Into the ten and we get that Ladyfuzz remix again, Oh Marie! (GoodBooks Short Story). Still worthy of a top five place despite the fact we haven't heard it for a fortnight due to our stereo having been stolen. (Donations welcome). After which we get the second entry by Klashnekoff (the only artist, for a change, with more than one entry this week). We still buy a lot of our music but we get sent a fair wack now as well. In a way it's lucky we don't get more UK Hip Hop, cuz most of it's generic and gash, however we need to hear more stuff by talented young artists like bad bwoy Mr. K-Lash. Smack Down is just a bomb, easy. No long ting.
The second track (after the FLIPRON song) from Tough Love's What Will Survive Of Us compilation is Smokers Die Young and Kermit's Song. The strangest inclusion ever? Maybe, we can't even really tell what it's about except, well, a band talking about being a band playing a song about playing a song. It has lyrics like reece will, play his keyboard, and he'll do it real good, he's not making any mistakes touch wood and it simple and ditty like and charming and, eventually, if you really listen, utterly addictive. Best song about itself ever?

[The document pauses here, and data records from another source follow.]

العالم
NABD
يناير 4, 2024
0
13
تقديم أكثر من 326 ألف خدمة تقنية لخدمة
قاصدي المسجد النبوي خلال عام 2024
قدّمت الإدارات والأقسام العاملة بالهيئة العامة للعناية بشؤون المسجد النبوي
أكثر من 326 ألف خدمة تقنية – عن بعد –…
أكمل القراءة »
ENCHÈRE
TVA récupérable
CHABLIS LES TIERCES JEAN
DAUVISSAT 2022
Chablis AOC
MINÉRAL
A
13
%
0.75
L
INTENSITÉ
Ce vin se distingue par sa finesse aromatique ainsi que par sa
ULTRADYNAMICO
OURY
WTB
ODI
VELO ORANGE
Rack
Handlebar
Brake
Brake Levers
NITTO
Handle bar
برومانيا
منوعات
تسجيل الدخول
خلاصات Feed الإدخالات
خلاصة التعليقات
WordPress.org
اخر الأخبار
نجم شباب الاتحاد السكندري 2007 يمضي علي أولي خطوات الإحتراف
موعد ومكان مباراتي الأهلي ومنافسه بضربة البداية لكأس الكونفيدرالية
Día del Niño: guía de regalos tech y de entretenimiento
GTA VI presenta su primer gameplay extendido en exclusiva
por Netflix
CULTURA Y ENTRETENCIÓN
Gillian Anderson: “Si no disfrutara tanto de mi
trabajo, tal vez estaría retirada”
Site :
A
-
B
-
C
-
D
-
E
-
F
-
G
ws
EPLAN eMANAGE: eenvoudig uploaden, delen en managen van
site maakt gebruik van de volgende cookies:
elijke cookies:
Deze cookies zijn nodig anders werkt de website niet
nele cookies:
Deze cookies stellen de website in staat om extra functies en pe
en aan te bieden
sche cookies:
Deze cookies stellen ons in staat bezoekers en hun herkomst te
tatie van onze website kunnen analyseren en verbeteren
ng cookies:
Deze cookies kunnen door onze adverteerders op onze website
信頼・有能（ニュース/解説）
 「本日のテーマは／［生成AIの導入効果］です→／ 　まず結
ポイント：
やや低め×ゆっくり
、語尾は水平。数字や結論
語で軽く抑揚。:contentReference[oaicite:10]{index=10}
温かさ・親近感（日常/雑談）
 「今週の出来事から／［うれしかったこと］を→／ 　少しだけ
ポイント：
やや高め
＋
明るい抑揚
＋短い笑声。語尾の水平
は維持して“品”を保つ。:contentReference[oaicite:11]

Another song somewhat about itself is Wasted Little DJs by Scottish Lib-a-likes, The View. Dunno what to make of The View. We got a song of theirs on a Clash magazine sampler (and Clash magazine isn't very good) and wasn't blown away and their main reason for fame seems to be that they're the first signing to 1965, "the label by the guy wot sign The Libertines to Rough Trade innit". Which is a bit industry for me. However. Wasted Little DJs (like those early Libertines singles, like What A Waster) is an apsaloot choon. It's just frazzled, catchy, drawled and punch drunk on itself without being arrogant or offensive. It also includes the lyric they told me if i write this song for them, then they will cut my hair for free but that's not me no liberties, which is a fun lyric and also sounds like it namechecks the Libertines.
it's the great, it's the latest thing, i wish everybody danced like this
Best Thing Ever Award for the week, however, goes to The Horrors, who we don't even really like that much (we didn't bother going to our local indie spot when they were playing live recently, although, to be fair, they didn't bother going either). However, with a first-promo-for-seven-years video by HOLY-SHIT-HE'S-OUT-OF-RETIREMENT super hero Chris Cunningham it couldn't fail. More than that, it's fantastic. Really, stand alone, even without the video, superb. Whether or not it's be number one in this chart without the video who knows, but that fuzzy, undulating bass, breaks-esque drumming, spoken-word vocal and those STABs are just pure necrophiliac sex. Again, the type of song that makes you rethink a band. We might even be sold.
she says she's working for the lord but you know what she's looking for
Also, the bassist is the coolest man ever with his little bobbing head and headlamp like unbroken gaze. Purr.